The Rackheath-based English Shepherds Hut Company, which recently sold one of its luxury camping homes to actress Elizabeth Hurley, has seen business take off since it launched its pioneering ‘glampaign’.
Company founder Craig Nield, 52, said: “Alongside our sales we decided to offer our shepherds’ huts to campsites at no capital cost, covering our investment with a 50-50 rental share scheme which minimises risk to the campsite.
“The ‘glampaign’ has taken off tremendously well with both well-known campsites such as Deepdale Backpackers in North Norfolk as well as start-up campsites such as the one at Whitlingham Broad in Norwich which launched last year with huge success.”
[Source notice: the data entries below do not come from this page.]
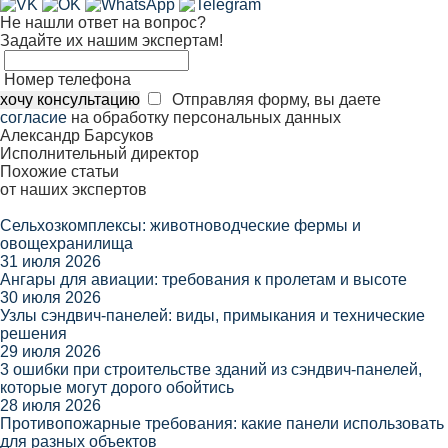
Не нашли ответ на вопрос?
Задайте их нашим экспертам!
Номер телефона
хочу консультацию
Отправляя форму, вы даете
согласие
на обработку персональных данных
Александр Барсуков
Исполнительный директор
Похожие статьи
от наших экспертов
Сельхозкомплексы: животноводческие фермы и
овощехранилища
31 июля 2026
Ангары для авиации: требования к пролетам и высоте
30 июля 2026
Узлы сэндвич-панелей: виды, примыкания и технические
решения
29 июля 2026
3 ошибки при строительстве зданий из сэндвич-панелей,
которые могут дорого обойтись
28 июля 2026
Противопожарные требования: какие панели использовать
для разных объектов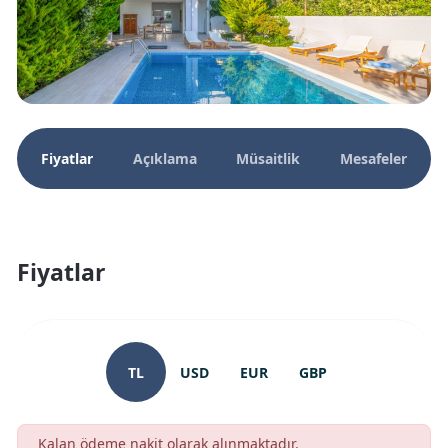
Fiyatlar
Açıklama
Müsaitlik
Mesafeler
Fiyatlar
TL
USD
EUR
GBP
Kalan ödeme nakit olarak alınmaktadır.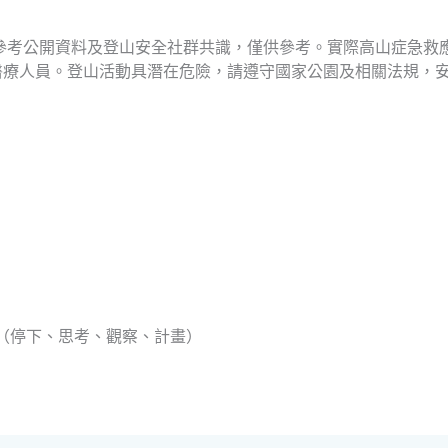
參考公開資料及登山安全社群共識，僅供參考。實際高山症急救
醫療人員。登山活動具潛在危險，請遵守國家公園及相關法規，
？（停下、思考、觀察、計畫）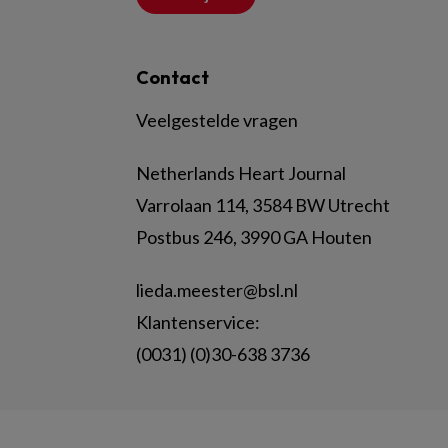
Contact
Veelgestelde vragen
Netherlands Heart Journal
Varrolaan 114, 3584 BW Utrecht
Postbus 246, 3990 GA Houten
lieda.meester@bsl.nl
Klantenservice:
(0031) (0)30-638 3736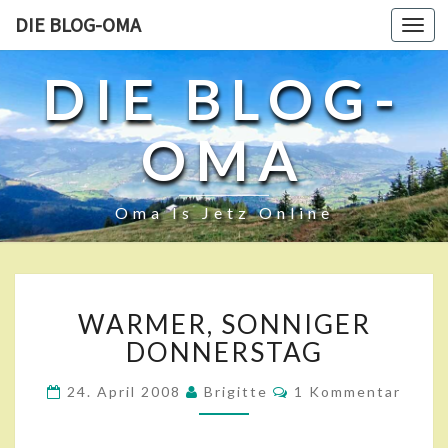
DIE BLOG-OMA
Toggl
navig
DIE BLOG-
OMA
Oma Is Jetz Online
W
WARMER, SONNIGER
A
R
DONNERSTAG
M
E
K
24. April 2008
Brigitte
1 Kommentar
O
R
M
,
M
E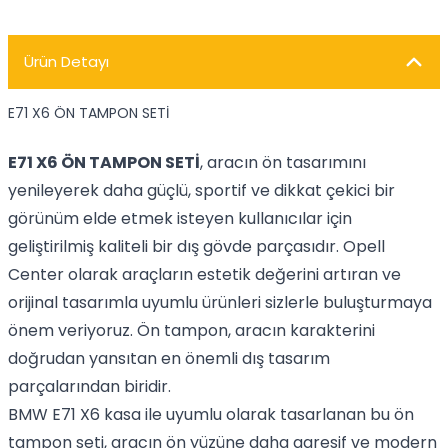
Ürün Detayı
E71 X6 ÖN TAMPON SETİ
E71 X6 ÖN TAMPON SETİ
, aracın ön tasarımını
yenileyerek daha güçlü, sportif ve dikkat çekici bir
görünüm elde etmek isteyen kullanıcılar için
geliştirilmiş kaliteli bir dış gövde parçasıdır. Opell
Center olarak araçların estetik değerini artıran ve
orijinal tasarımla uyumlu ürünleri sizlerle buluşturmaya
önem veriyoruz. Ön tampon, aracın karakterini
doğrudan yansıtan en önemli dış tasarım
parçalarından biridir.
BMW E71 X6 kasa ile uyumlu olarak tasarlanan bu ön
tampon seti, aracın ön yüzüne daha agresif ve modern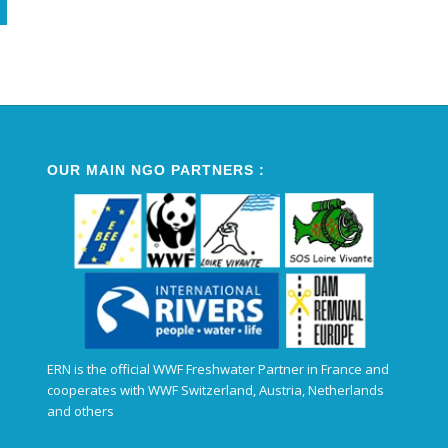
Alternative:
OUR MAIN NGO PARTNERS :
ERN is the official WWF Freshwater Partner in France and
cooperates with WWF Switzerland, Austria, Netherlands
and others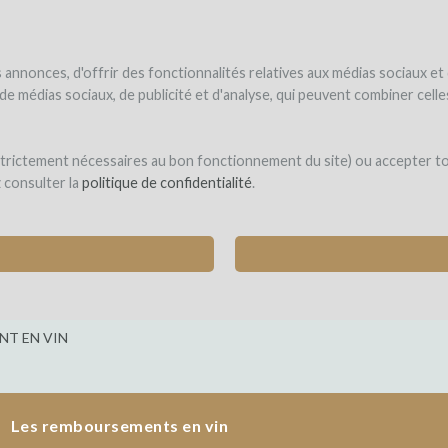
NDER
WINEFUNDÉ
WINEFUNDING
 le vin
Je finance mon projet
Découvrir nos services
annonces, d'offrir des fonctionnalités relatives aux médias sociaux et
s de médias sociaux, de publicité et d'analyse, qui peuvent combiner cel
ia
 strictement nécessaires au bon fonctionnement du site) ou accepter t
z consulter la
politique de confidentialité
.
 VIGNE EN SPIRALE POUR PRODUIRE UNE CU
T EN VIN
Les remboursements en vin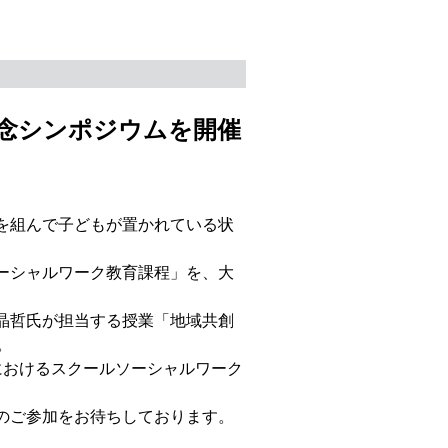
設記念シンポジウムを開催
を組んで子どもが置かれている状
ーシャルワーク教育課程」を、大
晶哲氏が担当する授業「地域共創
。
におけるスクールソーシャルワーク
のご参加をお待ちしております。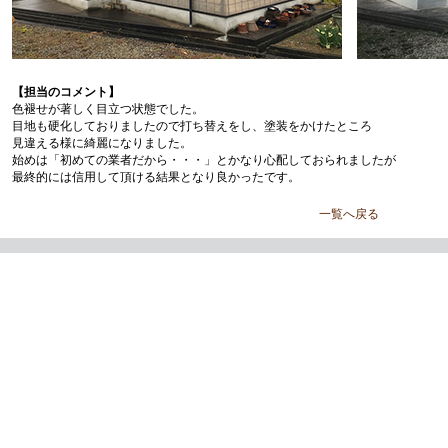
【担当のコメント】
色褪せが著しく目立つ状態でした。
目地も硬化しておりましたので打ち替えをし、塗装をかけたところ
見違える様に綺麗になりました。
始めは「初めての業者だから・・・」とかなり心配しておられましたが
最終的には信用して頂ける結果となり良かったです。
一覧へ戻る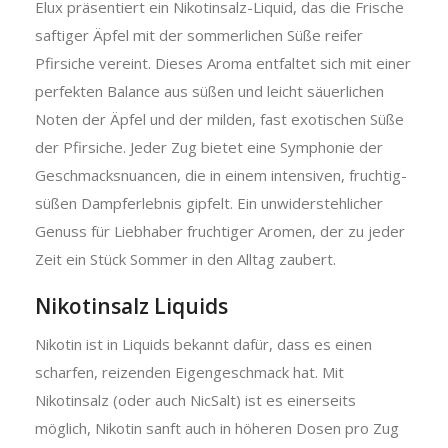
Elux präsentiert ein Nikotinsalz-Liquid, das die Frische
saftiger Äpfel mit der sommerlichen Süße reifer
Pfirsiche vereint. Dieses Aroma entfaltet sich mit einer
perfekten Balance aus süßen und leicht säuerlichen
Noten der Äpfel und der milden, fast exotischen Süße
der Pfirsiche. Jeder Zug bietet eine Symphonie der
Geschmacksnuancen, die in einem intensiven, fruchtig-
süßen Dampferlebnis gipfelt. Ein unwiderstehlicher
Genuss für Liebhaber fruchtiger Aromen, der zu jeder
Zeit ein Stück Sommer in den Alltag zaubert.
Nikotinsalz Liquids
Nikotin ist in Liquids bekannt dafür, dass es einen
scharfen, reizenden Eigengeschmack hat. Mit
Nikotinsalz (oder auch NicSalt) ist es einerseits
möglich, Nikotin sanft auch in höheren Dosen pro Zug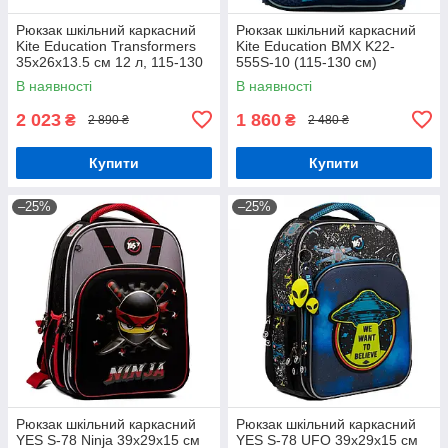
Рюкзак шкільний каркасний
Рюкзак шкільний каркасний
Kite Education Transformers
Kite Education BMX K22-
35x26x13.5 см 12 л, 115-130
555S-10 (115-130 см)
см (TF24-555S)
В наявності
В наявності
2 023
1 860
₴
₴
2 890 ₴
2 480 ₴
Купити
Купити
–25%
–25%
Рюкзак шкільний каркасний
Рюкзак шкільний каркасний
YES S-78 Ninja 39х29х15 см
YES S-78 UFO 39х29х15 см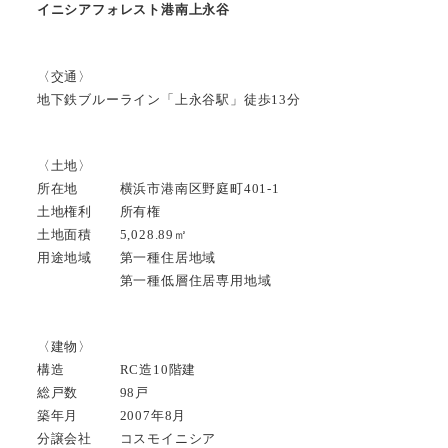
イニシアフォレスト港南上永谷
〈交通〉
地下鉄ブルーライン「上永谷駅」徒歩13分
〈土地〉
所在地 横浜市港南区野庭町401-1
土地権利 所有権
土地面積 5,028.89㎡
用途地域 第一種住居地域
第一種低層住居専用地域
〈建物〉
構造 RC造10階建
総戸数 98戸
築年月 2007年8月
分譲会社 コスモイニシア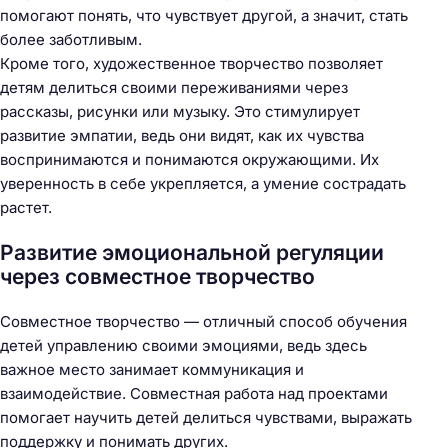
помогают понять, что чувствует другой, а значит, стать
более заботливым.
Кроме того, художественное творчество позволяет
детям делиться своими переживаниями через
рассказы, рисунки или музыку. Это стимулирует
развитие эмпатии, ведь они видят, как их чувства
воспринимаются и понимаются окружающими. Их
уверенность в себе укрепляется, а умение сострадать
растет.
Развитие эмоциональной регуляции
через совместное творчество
Совместное творчество — отличный способ обучения
детей управлению своими эмоциями, ведь здесь
важное место занимает коммуникация и
взаимодействие. Совместная работа над проектами
помогает научить детей делиться чувствами, выражать
поддержку и понимать других.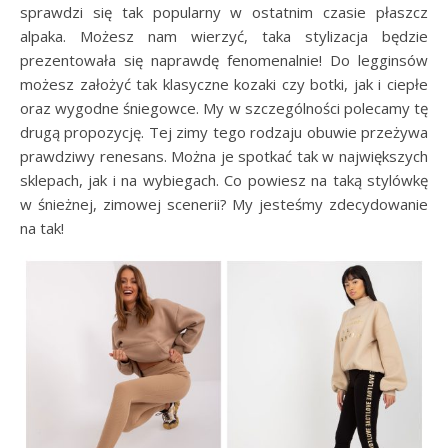
sprawdzi się tak popularny w ostatnim czasie płaszcz
alpaka. Możesz nam wierzyć, taka stylizacja będzie
prezentowała się naprawdę fenomenalnie! Do legginsów
możesz założyć tak klasyczne kozaki czy botki, jak i ciepłe
oraz wygodne śniegowce. My w szczególności polecamy tę
drugą propozycję. Tej zimy tego rodzaju obuwie przeżywa
prawdziwy renesans. Można je spotkać tak w największych
sklepach, jak i na wybiegach. Co powiesz na taką stylówkę
w śnieżnej, zimowej scenerii? My jesteśmy zdecydowanie
na tak!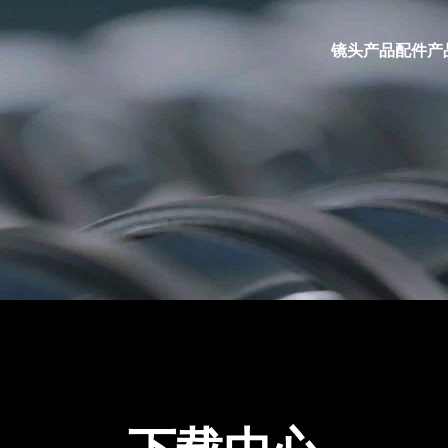
镜头产品
配件产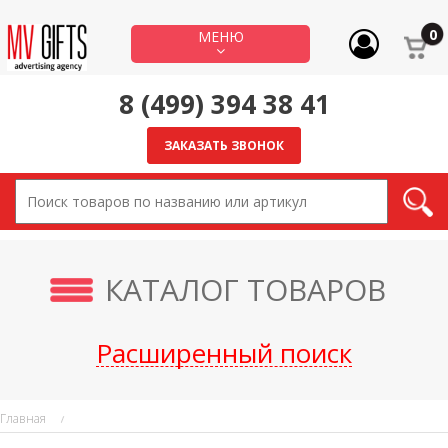
МЕНЮ
8 (499) 394 38 41
ЗАКАЗАТЬ ЗВОНОК
КАТАЛОГ ТОВАРОВ
Расширенный поиск
Главная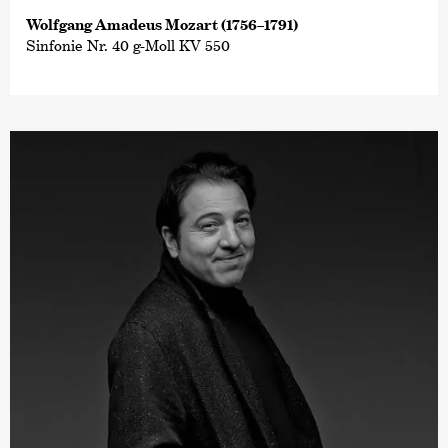
Wolfgang Amadeus Mozart (1756–1791)
Sinfonie Nr. 40 g-Moll KV 550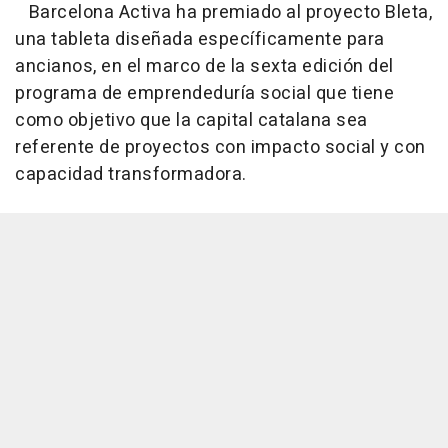
Barcelona Activa ha premiado al proyecto Bleta,
una tableta diseñada específicamente para
ancianos, en el marco de la sexta edición del
programa de emprendeduría social que tiene
como objetivo que la capital catalana sea
referente de proyectos con impacto social y con
capacidad transformadora.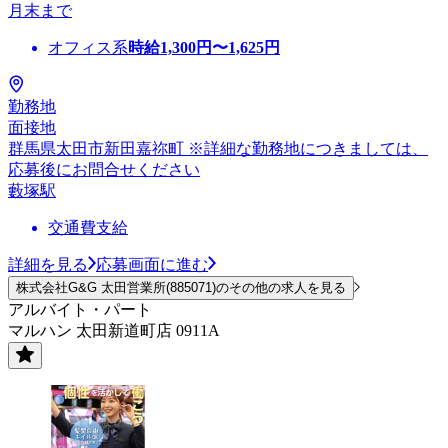
月末まで
オフィス系
時給
1,300
円〜
1,625
円
勤務地
面接地
群馬県太田市新田嘉祢町 ※詳細な勤務地につきましては、
応募後にお問合せください
藪塚駅
交通費支給
詳細を見る
応募画面に進む
株式会社G&G 太田営業所(885071)のその他の求人を見る
アルバイト・パート
マルハン 太田新道町店 0911A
While they had initially focused on Norfolk after launching the initiative 14 months ago, they had since spread their efforts beyond East Anglia.
He said: “We are supplying huts to a number of campsites as far afield as Yorkshire, and are even getting inquiries from places as distant as Sweden.”
With demand for the huts, which sleep two to four people, growing all the time, the company will be moving in the coming weeks to new premises three times the size next to Oyster Yachts in Tunstead Road, Hoveton.
Father of four Mr Nield said: “Until now I have got by with a part-timer in the office and two other construction guys; I am now looking to take on an additional two staff with a carpentry or boatbuilding background.”
Mr Nield, who started out as a graduate construction engineer, spent nearly a decade in France as a property developer before the family decided to move back to the UK in 2010.
He said: “Three years ago I started a company called Timberpad making high-end garden studios and offices.
“The new venture came about 18 months ago when my wife Lucy said, ‘why don’t you build a shepherd’s hut?’.
“We built it, took pictures for the website and the response has been amazing ever since.”
He said they were still looking for two more campsites in East Anglia to take huts for this season.
“After that we don’t want to saturate the market and will limit it to 20 huts at campsites across East Anglia,” he said.
Future plans include the construction of log cabin-style amenity blocks for campsites.
He said: “Having visited many campsites and read many reviews we recognise that often the weakest points of any site are the amenity facilities. We have developed very attractive log cabin amenity blocks, again on a lease or purchase basis.”
Mr Nield said he was also looking at launching a second production site in France to cash in on the strong continental market.